The sentimentality of those pieces primarily allowed me to imagine the relationship between my Grandfather and Isobel, my Grandmother, while a more contemporary ambient score is used when Norman appears on the frontline in the heat of battle. 

Your show had a brief run in Belfast with key elements including filmed inserts from Northern Ireland Screen’s Digital Film Archive. Did you always plan for archive footage to be used to illustrate Norman’s story?

I always had the feeling that video design would be an important element of the production.

The Northern Ireland Screen Digital Film Archive is an incredible moving image record of N Ireland’s history from 1897 to the present day. It’s free to access, and NI Screen is open for the archives to be used in creative ways.

I felt this play was perfect for that. The NI War Memorial Museum gave me support to bring a video designer on board and NI Screen supported me with access to the archive as well as connecting me with the Imperial War Museum for similar access to their records.

The video design has been essential in the staging of the play and in the show’s journey to Edinburgh, really placing audiences on the battlefield with Norman. 

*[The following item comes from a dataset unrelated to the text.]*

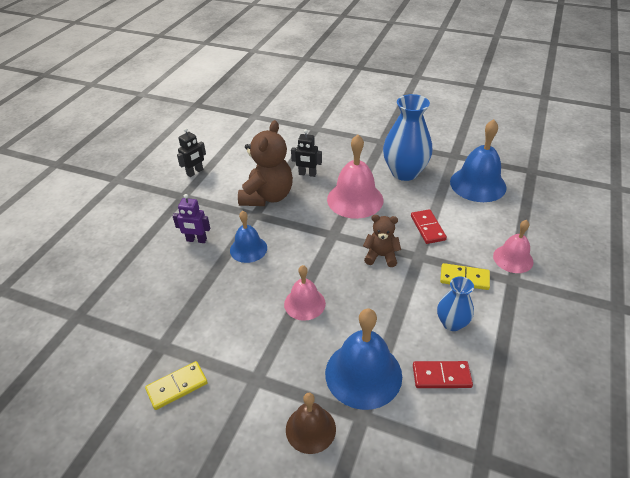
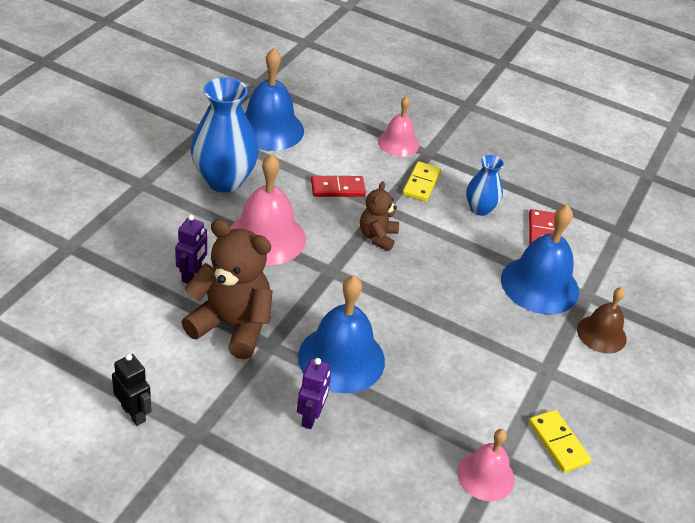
camera: 90 degrees left, 0 degrees up
(248, 249) = (341, 358): blue bell -> blue bell, size x1.65
(304, 303) = (444, 315): pink bell -> pink bell (486, 476)
(307, 174) = (192, 275): black robot -> purple robot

2 thoughts on “Edinburgh Fringe preview: How To Bury A Dead Mule

  1. My uncle Norman was a highly intelligent man . a thoughtful kind man who never missed Christmas visits to our home in Banbridge with little gifts I loved to see him and listen to his wisdom and advice in between his mind wondering unto issues with government and the royal family , this changed my views on Royalty forever , Norman Clements represented true Royalty fought for his country and suffered a fate worse than death the lucky ones suffering ended on the battlefield, Uncle Norman suffered for 70 years in between his lovely smile that I can see yet one could see the torment in his eyes , Richard captured the mind of Norman thanks to him the story tells the horrors of war and the long term suffering that drags on for the people that where sucked into it ,

  2. As a veteran of 42 years and having been involved in near every conflict since the Falklands war. This portrayal of this veterans experienced was both harrowing and heartwarming ish! In as much of what was so emotionally delivered captures our journeys. Well at least the continuation of conflict many of us experience long after the shooting has ceased. If I had such a grandson I would feel blessed.